*** Selected excerpt ***
Issues 9 & 10 contain the much anticipated final confrontation between Dreadstar and Z. Still, the first thing to notice is the color. Starlin & Epic used the “blue-line” painted method in these two issues. Richmond Lewis (colorist of Batman: Year One, The Shadow (1987, #1-6), and others ) has an excellent and precise description of the process:

“In the “blue-line” process, the black-and-white inkline drawing (by Mignola and Russell) was reproduced on a sheet of clear acetate; the same drawing was also reproduced in light blue ink on a sheet of drawing paper. The colorist, using the printed blue lines as a guide, was free to color the drawing using any media (transparent or opaque) because the clear acetate could be dropped over the color in order to see what the final printed version would look like. (In the printing process, the color art was photographed for the color printing plates, while the inkline art was photographed separately for the black printing plate only, which kept the black line crisp).”
*** End of Selected excerpt ***
*** Input data ***
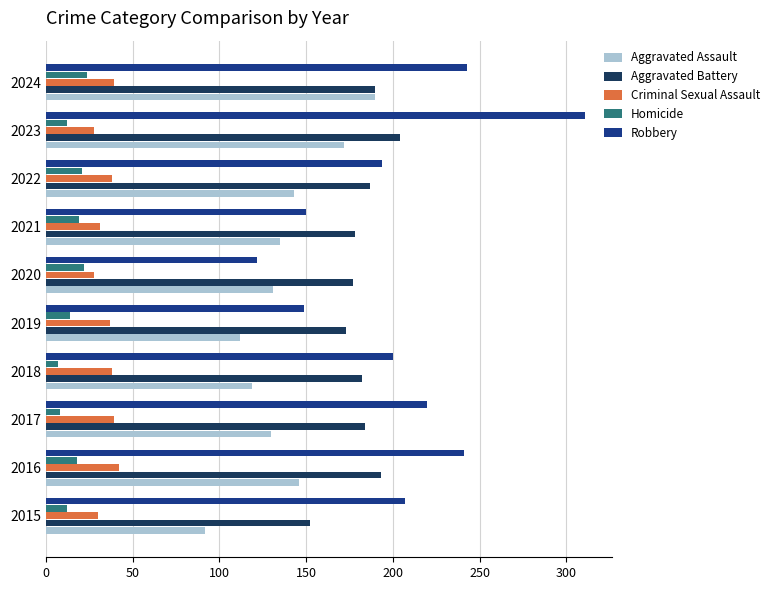

What is the minimum value shown in the chart?

7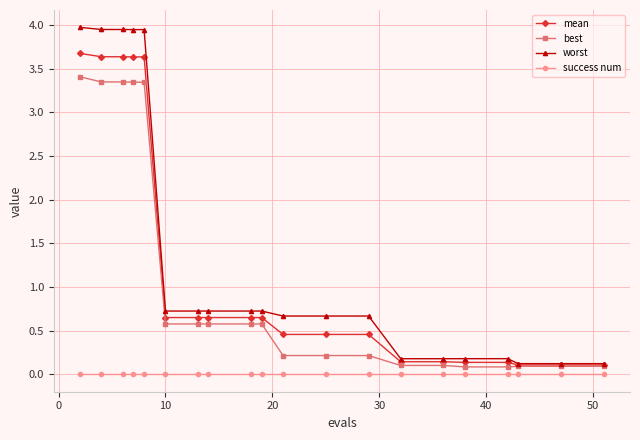

At how many categories does at least one series exceed 0?

20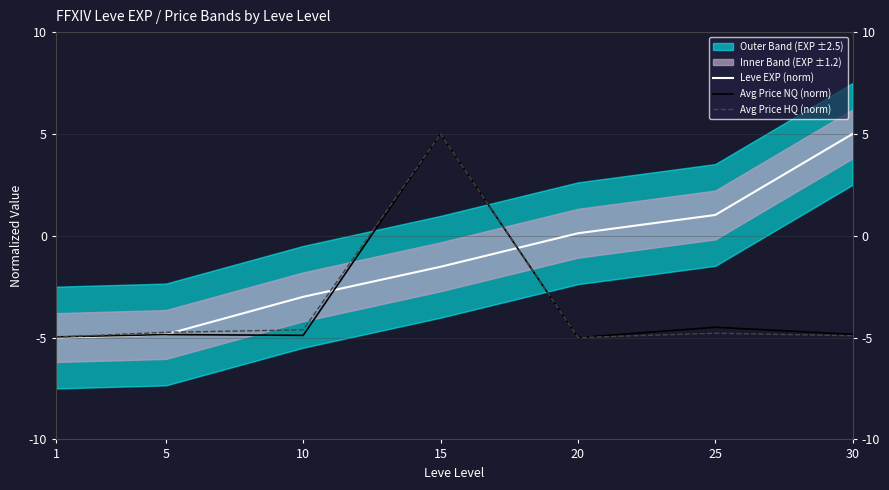

List the series in order of their peak value, lowest first.

Leve EXP (norm), Avg Price NQ (norm), Avg Price HQ (norm)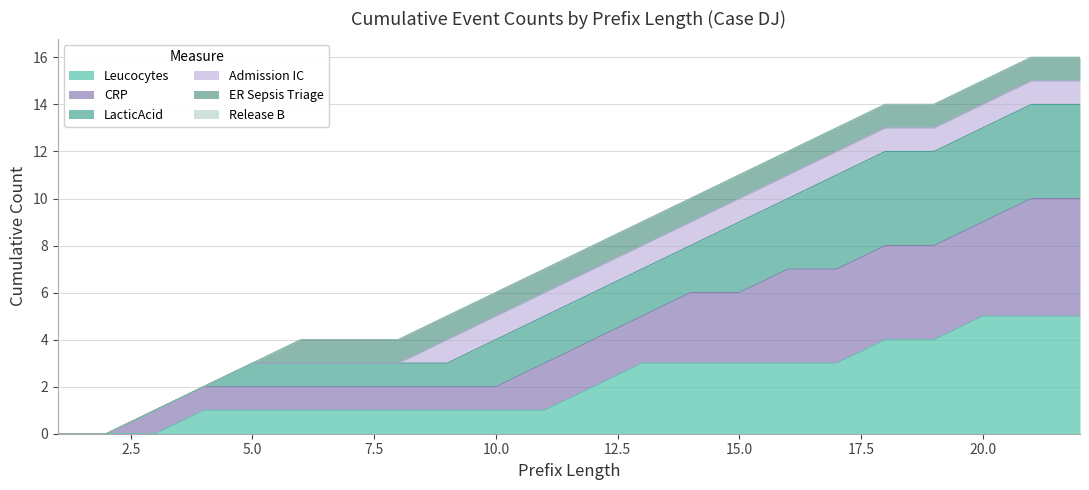

True or false: CRP and Leucocytes intersect in this chart.

False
*** End of Input data ***
### To-do item
Translate this sentence from the text on the Dreadstar comics into Spanish: "Still, the first thing to notice is the color."

### Response box
Aun así, lo primero que hay que notar es el color.